======== TEXTE SUPPORT ========
Après que j’aie vu Tickled il me semble, un ami m’avait parlé d’un autre documentaire, The wolfpack, dont le résumé m’a de suite donné envie : il y est questions de six frères qui ont grandi enfermés chez eux, n’ayant pratiquement aucun lien avec l’extérieur, hormis ce qu’ils en voyaient dans les films.
Je crois que je m’étais déjà demandé ce que ça donnerait, un enfant qui ne découvrirait le monde que par le biais du cinéma… et vu le ce dont sont capables certains humains, ça ne me surprend pas tellement que quelqu’un ait fait l’expérience.


Le père de la famille Angulo, fasciné par le dieu Hare Krishna, voulait comme lui avoir dix enfants. Il a dû se contenter de six garçons et une fille, dont il a voulu faire une sorte de communauté, et les a ainsi gardés cloitrés dans leur appartement de Manhattan pendant toute leur enfance. Eduqués à domicile, les gamins ne sortaient presque jamais, et quand c’était le cas, il leur était interdit de parler à des inconnus.
Je m’attendais à ce que de telles conditions de vie aient créé des freaks incapables d’interagir normalement et obsédés uniquement par les films, un peu comme Plastic Man, cet énergumène que doivent connaître les cinéphiles Parisiens (il squatte la Cinémathèque et les festivals, toujours équipé de sacs plastiques remplis de nourriture).
Mais étonnamment, les frères Angulo n’ont rien de particulièrement dysfonctionnels, peut-être parce qu’ils n’étaient pas seuls et ont au moins vécu en groupe.
Ils semblent quand même conditionnés à penser que l’extérieur est nuisible, que New York serait trop dangereux pour qu’ils aillent à l’école ou que leur mère y travaille.


Ils font tout dans leur appartement pendant des années, y compris fêter Halloween en brûlant un épouvantail, dans ce qui ressemble à une cérémonie païenne.
Mais surtout, ils tournent chez eux tout un tas de versions suédées de leurs films favoris, après avoir réécrit des scripts entiers manuellement.
Leurs costumes et accessoires sont en carton, en plastique et en papier mâché, le tout scotché ensemble ; c’est fait avec les moyens du bord, mais ils y mettent une application impressionnante.
========
LISTE DES TÂCHES -
A - Recopiez, s'il vous plaît, tout le passage du texte sur The Wolfpack qui va de « Après que j’aie » jusqu'à « dans les films. ».
B - Selon le texte sur The Wolfpack, dans quel quartier se trouvait l'appartement de la famille Angulo ?
C - Écrivez la suite du texte sur The Wolfpack, en partant de sa dernière phrase.
Les lignes ci-dessous n'ont aucun lien avec le texte sur The Wolfpack.
======== EXTRAITS DE DONNÉES ========
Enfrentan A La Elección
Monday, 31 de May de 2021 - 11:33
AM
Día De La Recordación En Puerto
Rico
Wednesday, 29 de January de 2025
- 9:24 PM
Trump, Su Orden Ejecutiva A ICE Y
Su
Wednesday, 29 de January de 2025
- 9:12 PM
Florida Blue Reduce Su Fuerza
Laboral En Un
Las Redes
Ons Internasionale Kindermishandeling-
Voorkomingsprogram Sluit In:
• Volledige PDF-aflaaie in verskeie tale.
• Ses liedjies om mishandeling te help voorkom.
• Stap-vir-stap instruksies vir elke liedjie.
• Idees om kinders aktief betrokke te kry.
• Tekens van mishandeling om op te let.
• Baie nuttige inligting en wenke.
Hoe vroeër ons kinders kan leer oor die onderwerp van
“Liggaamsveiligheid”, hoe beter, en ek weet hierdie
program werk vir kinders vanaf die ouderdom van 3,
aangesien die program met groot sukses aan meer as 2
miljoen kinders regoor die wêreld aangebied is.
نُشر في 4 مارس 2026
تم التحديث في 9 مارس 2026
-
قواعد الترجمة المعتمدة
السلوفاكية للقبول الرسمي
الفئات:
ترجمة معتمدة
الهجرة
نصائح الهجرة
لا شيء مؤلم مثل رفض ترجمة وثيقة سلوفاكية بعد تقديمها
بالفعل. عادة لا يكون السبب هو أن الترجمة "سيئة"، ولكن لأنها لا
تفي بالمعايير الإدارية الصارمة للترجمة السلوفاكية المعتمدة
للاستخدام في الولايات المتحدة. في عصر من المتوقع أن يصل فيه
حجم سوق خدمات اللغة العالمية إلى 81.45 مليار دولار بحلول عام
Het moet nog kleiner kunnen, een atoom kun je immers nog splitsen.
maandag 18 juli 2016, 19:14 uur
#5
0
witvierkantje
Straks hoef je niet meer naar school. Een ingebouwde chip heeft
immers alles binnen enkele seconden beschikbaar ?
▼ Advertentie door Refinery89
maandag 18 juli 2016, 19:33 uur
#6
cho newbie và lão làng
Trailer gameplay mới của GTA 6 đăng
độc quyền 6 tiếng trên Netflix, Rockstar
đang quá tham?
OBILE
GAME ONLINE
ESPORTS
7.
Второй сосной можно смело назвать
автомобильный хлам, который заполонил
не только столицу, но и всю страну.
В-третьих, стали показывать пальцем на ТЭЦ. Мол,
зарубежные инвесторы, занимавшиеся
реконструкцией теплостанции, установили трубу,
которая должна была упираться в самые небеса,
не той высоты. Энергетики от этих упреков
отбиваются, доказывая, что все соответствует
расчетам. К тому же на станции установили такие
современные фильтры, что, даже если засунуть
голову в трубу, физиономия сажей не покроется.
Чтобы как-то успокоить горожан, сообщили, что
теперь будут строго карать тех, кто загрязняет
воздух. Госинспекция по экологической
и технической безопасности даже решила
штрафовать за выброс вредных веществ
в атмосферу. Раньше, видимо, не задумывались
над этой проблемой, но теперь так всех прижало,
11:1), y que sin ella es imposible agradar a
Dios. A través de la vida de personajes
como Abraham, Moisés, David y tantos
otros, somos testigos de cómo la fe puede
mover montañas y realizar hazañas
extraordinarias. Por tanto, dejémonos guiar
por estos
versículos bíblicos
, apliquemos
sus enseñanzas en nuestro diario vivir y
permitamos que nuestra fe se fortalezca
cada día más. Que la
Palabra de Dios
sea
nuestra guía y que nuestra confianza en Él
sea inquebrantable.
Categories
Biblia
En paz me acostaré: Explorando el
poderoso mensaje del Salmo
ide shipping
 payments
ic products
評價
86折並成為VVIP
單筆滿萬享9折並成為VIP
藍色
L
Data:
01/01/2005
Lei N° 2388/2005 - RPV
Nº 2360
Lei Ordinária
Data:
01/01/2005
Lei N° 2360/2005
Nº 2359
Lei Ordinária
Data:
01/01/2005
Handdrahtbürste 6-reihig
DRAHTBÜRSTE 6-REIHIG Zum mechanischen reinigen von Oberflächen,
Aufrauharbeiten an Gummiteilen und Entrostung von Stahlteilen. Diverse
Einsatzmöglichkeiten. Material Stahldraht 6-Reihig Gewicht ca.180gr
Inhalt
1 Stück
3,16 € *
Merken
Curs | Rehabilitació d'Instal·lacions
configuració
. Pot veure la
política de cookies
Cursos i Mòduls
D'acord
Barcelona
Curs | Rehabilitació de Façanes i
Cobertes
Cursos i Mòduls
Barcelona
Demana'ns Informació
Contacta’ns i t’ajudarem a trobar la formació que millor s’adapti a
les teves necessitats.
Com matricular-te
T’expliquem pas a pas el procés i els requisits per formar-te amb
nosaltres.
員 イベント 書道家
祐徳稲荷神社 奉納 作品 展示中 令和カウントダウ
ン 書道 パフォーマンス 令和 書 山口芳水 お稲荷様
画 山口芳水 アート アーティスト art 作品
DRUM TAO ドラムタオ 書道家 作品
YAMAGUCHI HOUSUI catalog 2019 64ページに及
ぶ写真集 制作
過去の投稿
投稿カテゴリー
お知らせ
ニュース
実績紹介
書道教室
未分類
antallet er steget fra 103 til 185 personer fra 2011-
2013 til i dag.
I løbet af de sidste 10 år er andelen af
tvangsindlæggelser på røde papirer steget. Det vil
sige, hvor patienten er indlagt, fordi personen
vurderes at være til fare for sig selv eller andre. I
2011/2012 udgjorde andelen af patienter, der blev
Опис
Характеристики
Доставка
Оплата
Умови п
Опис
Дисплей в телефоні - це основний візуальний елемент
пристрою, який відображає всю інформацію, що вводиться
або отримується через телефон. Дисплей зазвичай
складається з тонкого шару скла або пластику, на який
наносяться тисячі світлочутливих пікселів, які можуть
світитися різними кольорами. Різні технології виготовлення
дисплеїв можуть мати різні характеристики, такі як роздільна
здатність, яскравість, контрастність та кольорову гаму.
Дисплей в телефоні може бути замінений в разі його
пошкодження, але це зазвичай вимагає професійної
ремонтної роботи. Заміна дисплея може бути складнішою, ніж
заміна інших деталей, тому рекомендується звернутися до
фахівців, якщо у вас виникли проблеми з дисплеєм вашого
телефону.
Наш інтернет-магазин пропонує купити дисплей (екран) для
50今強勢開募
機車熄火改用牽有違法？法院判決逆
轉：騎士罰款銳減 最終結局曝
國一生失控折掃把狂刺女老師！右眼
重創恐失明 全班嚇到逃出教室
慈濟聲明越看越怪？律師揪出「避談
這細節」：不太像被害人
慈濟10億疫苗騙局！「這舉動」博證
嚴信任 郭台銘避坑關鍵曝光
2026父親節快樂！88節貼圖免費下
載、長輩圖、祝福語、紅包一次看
========
RÉPONSES ATTENDUES -
A -
Après que j’aie vu Tickled il me semble, un ami m’avait parlé d’un autre documentaire, The wolfpack, dont le résumé m’a de suite donné envie : il y est questions de six frères qui ont grandi enfermés chez eux, n’ayant pratiquement aucun lien avec l’extérieur, hormis ce qu’ils en voyaient dans les films.

B - À Manhattan.

C -
On voit qu’aujourd’hui, ils vivent toujours dans le même lieu, et on se demande ce qui s’est passé entre maintenant et cette époque où les parents les gardaient enfermés.
Le documentaire ne nous dévoile pas tout immédiatement, ce qui est compréhensible si c’est pour réserver quelques surprises au spectateur, mais The wolfpack n’est pas assez explicatif, et ça mène à une incompréhension de la situation.
On croit que les six frères vivent désormais seuls et qu’ils se sont émancipés, jusqu’à ce que soudain apparaisse leur mère, qui parle encore de les préserver de la mauvaise influence du monde extérieur.
On ne comprend pas s’ils sont encore enfermés, car ils parlent de cette époque d’emprisonnement au passé, mais on ne les voit toujours pas sortir pour autant. Le spectateur ignore même si le père est encore là, on ne le voit pas avant 30mn de film, et il faut encore en attendre 20 de plus pour qu’on lui donne enfin la parole.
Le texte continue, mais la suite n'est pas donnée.